_Problem to solve_
From the records below, copy each line in which the string "term" occurs.

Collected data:
BEGIN

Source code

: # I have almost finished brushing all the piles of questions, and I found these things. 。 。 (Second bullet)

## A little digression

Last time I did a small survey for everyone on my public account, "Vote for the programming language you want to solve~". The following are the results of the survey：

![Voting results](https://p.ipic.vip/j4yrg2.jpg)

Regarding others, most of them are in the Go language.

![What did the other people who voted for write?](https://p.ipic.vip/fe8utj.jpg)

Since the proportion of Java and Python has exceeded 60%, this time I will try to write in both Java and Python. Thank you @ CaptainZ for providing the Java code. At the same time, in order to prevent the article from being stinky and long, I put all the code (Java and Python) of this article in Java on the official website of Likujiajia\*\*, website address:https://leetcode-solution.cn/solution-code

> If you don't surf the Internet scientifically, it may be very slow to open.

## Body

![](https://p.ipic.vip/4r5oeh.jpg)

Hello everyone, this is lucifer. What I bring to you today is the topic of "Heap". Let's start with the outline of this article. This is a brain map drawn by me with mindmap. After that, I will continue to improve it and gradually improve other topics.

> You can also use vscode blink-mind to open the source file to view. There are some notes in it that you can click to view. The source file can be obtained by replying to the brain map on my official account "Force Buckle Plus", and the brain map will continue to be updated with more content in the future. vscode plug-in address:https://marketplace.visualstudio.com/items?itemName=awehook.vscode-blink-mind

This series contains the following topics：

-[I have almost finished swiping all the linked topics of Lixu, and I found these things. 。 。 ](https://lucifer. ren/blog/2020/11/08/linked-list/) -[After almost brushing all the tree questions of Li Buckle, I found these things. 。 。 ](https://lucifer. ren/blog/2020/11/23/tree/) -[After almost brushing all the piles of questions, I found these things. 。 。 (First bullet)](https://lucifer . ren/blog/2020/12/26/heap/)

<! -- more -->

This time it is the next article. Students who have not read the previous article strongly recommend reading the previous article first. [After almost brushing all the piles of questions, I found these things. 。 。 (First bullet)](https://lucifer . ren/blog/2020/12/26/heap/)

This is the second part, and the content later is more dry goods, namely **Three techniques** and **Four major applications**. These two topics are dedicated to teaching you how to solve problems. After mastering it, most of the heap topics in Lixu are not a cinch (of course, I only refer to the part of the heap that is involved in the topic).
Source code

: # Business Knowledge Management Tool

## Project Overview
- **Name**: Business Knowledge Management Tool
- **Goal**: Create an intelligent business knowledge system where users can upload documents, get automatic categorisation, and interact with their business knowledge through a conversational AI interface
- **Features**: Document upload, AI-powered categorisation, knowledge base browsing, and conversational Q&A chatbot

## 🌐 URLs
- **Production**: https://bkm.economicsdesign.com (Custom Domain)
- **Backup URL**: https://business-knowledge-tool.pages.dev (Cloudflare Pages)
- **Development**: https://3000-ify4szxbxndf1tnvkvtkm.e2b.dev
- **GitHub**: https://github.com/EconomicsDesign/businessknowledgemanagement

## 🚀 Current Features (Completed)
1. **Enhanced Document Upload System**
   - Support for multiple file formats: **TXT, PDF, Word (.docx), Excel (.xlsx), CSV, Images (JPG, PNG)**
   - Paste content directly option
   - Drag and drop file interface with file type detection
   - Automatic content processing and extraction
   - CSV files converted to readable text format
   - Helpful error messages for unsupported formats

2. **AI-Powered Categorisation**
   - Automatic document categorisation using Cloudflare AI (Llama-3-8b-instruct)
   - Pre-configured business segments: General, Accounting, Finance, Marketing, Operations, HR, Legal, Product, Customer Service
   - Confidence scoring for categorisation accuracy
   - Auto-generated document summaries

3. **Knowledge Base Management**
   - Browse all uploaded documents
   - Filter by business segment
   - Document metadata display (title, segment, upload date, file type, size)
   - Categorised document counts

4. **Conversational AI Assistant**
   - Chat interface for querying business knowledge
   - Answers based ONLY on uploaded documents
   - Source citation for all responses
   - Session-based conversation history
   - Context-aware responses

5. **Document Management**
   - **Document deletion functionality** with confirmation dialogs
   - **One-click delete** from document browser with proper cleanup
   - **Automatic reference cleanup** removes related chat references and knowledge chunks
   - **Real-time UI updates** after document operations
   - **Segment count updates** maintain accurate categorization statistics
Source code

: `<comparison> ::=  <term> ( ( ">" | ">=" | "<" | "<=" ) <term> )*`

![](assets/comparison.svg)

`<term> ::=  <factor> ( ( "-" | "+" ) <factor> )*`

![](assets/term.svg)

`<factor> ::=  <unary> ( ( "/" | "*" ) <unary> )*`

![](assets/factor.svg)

END

_Task response_
: `<comparison> ::=  <term> ( ( ">" | ">=" | "<" | "<=" ) <term> )*`
`<term> ::=  <factor> ( ( "-" | "+" ) <factor> )*`
![](assets/term.svg)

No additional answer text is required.